The latest e-commerce blunder gives easy access to the personal details of retail giant B&Q customers, and makes it a breeze to order goods on their accounts

A major security flaw has been exposed on home improvement retail giant B&Q's Web site, www.diy.com, which allows a potential hacker relatively easy access to its customers' personal details.

The flaw, which was discovered by a ZDNet UK reader, makes it possible to log in under accounts of other B&Q customers with little or no technical knowledge. Once logged in, it is possible to view or change the personal details of that customer -- including full name, delivery address, phone number and email address. Once access to an account is gained, if the customer has entered their credit card details, it is also possible to order goods on their account.

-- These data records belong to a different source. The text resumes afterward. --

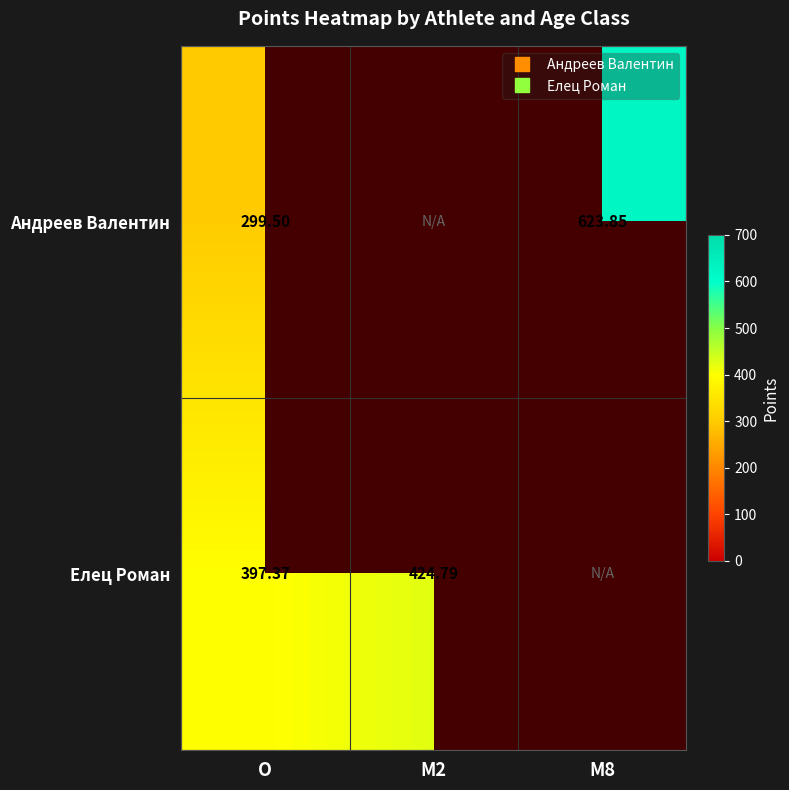

List the series in order of their peak value, lowest first.

Елец Роман, Андреев Валентин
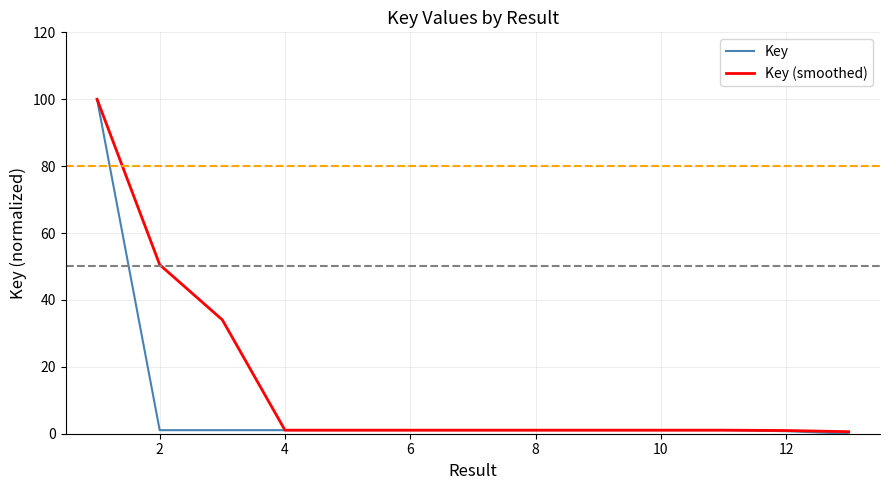

What is the highest value of the Key series?

100.0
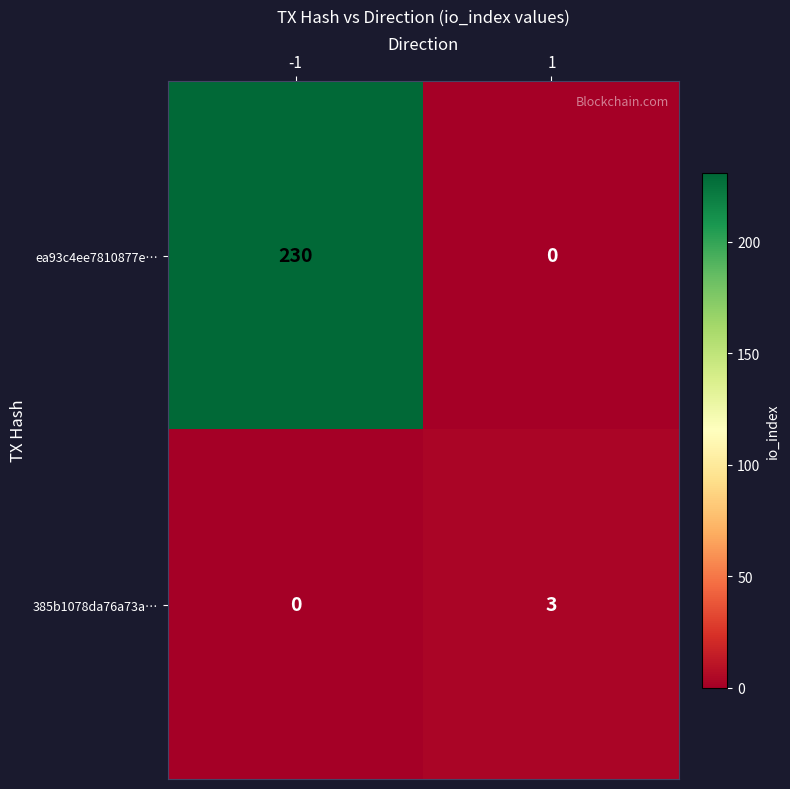

What is the difference between the maximum and minimum values in the 385b1078da76a73a… series?

3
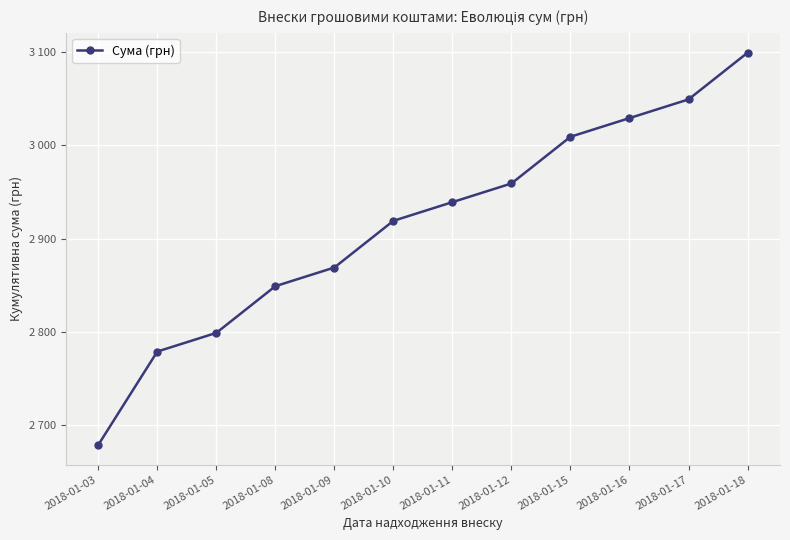

Approximately how many times larger is the value at 2018-01-10 compared to 2018-01-04?

1.1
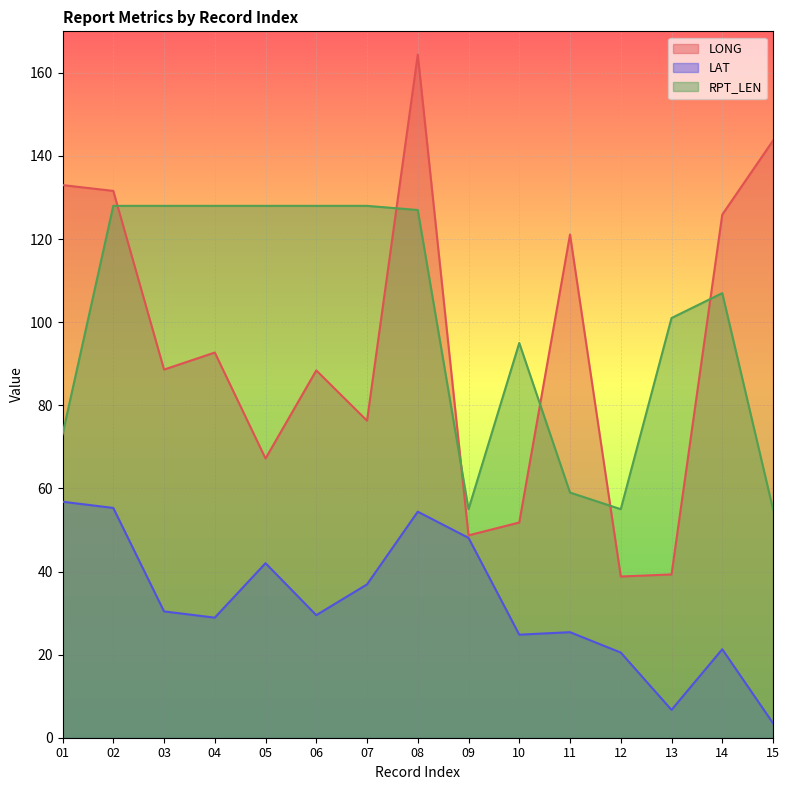

True or false: LAT and LONG cross at least once.

False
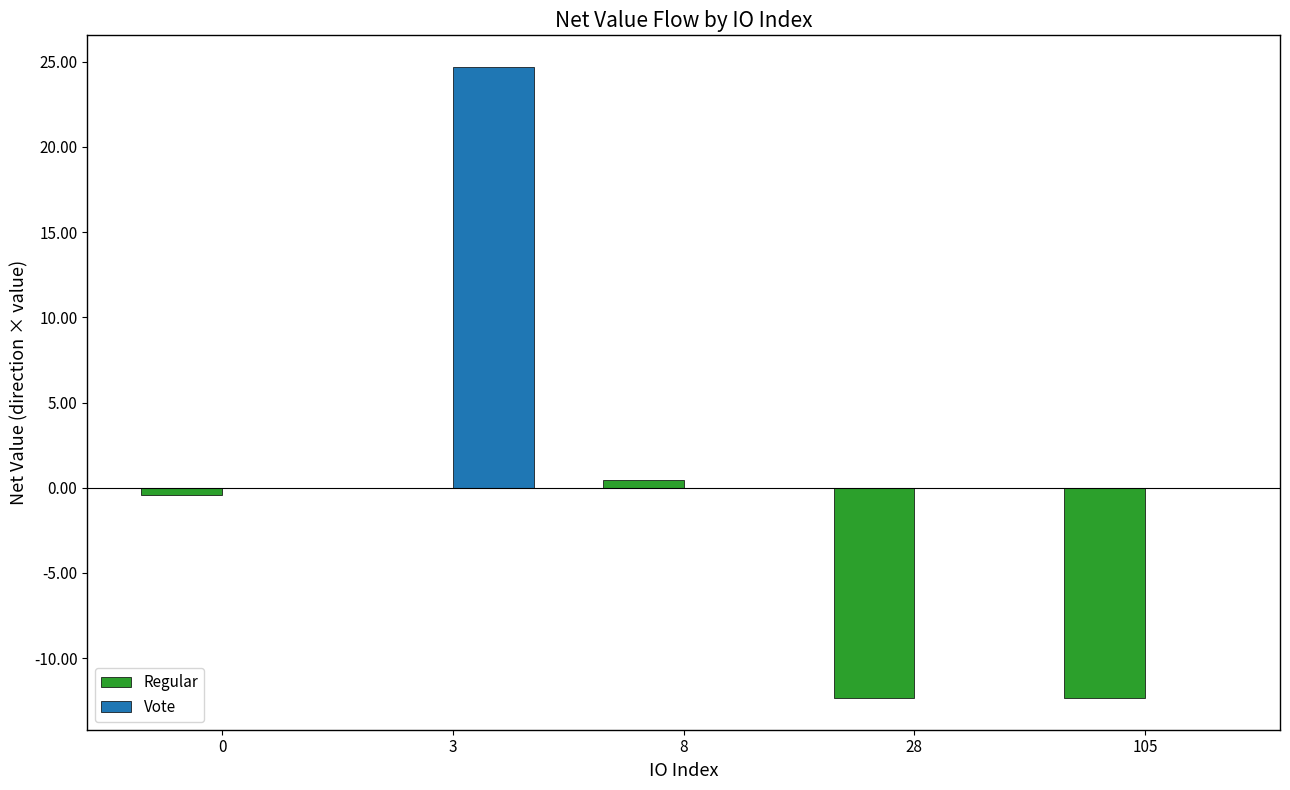

Is it true that Vote equals 14.1 at 105?

False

B&Q customer John Dunbar said he was horrified when told about the security flaw by ZDNet UK. "The thing is you assume that big companies like this have sorted it out, and that the security its there," he said. "You don't for a minute think that other people can get access to your details. It's absolutely diabolical -- the thought that someone could order on thousands of pounds worth of goods in my name."

James O'Brien from Reading, who is not a regular B&Q customer but had once filled in the registration form on the company's Web site, told ZDNet UK he was not impressed with the security breach: "It is a bit worrying that anyone can get your address and telephone number, but I don't see it as a major threat -- unless they had my credit card details." However, O'Brien admits it could have been different: "I would have used my credit card if I had bought something from them, but I can't even remember what I used the account for now," he said.

According to the security notice on B&Q's Web site, every online transaction is checked by the company's "fraud control systems" and "in the unlikely event of fraudulent or unauthorised use" the company promises to refund any money received by B&Q, but it stipulates that the customer must first notify their credit card company and B&Q directly (0870 0101 006) or through the company's Web site.

Security expert Neil Barrett, a visiting professor at Cranfield University, said B&Q had made a very basic error on its site. "I've come across mistakes very similar though not the same. It's very easy to make those sorts of errors. And very simple to fix."

Paul Worthington, chief technology office of B&Q's parent company Kingfisher, said the issue was being resolved. "Making sure that all our customers' details are secure is paramount, and we do all we can to ensure they are protected," said Worthington.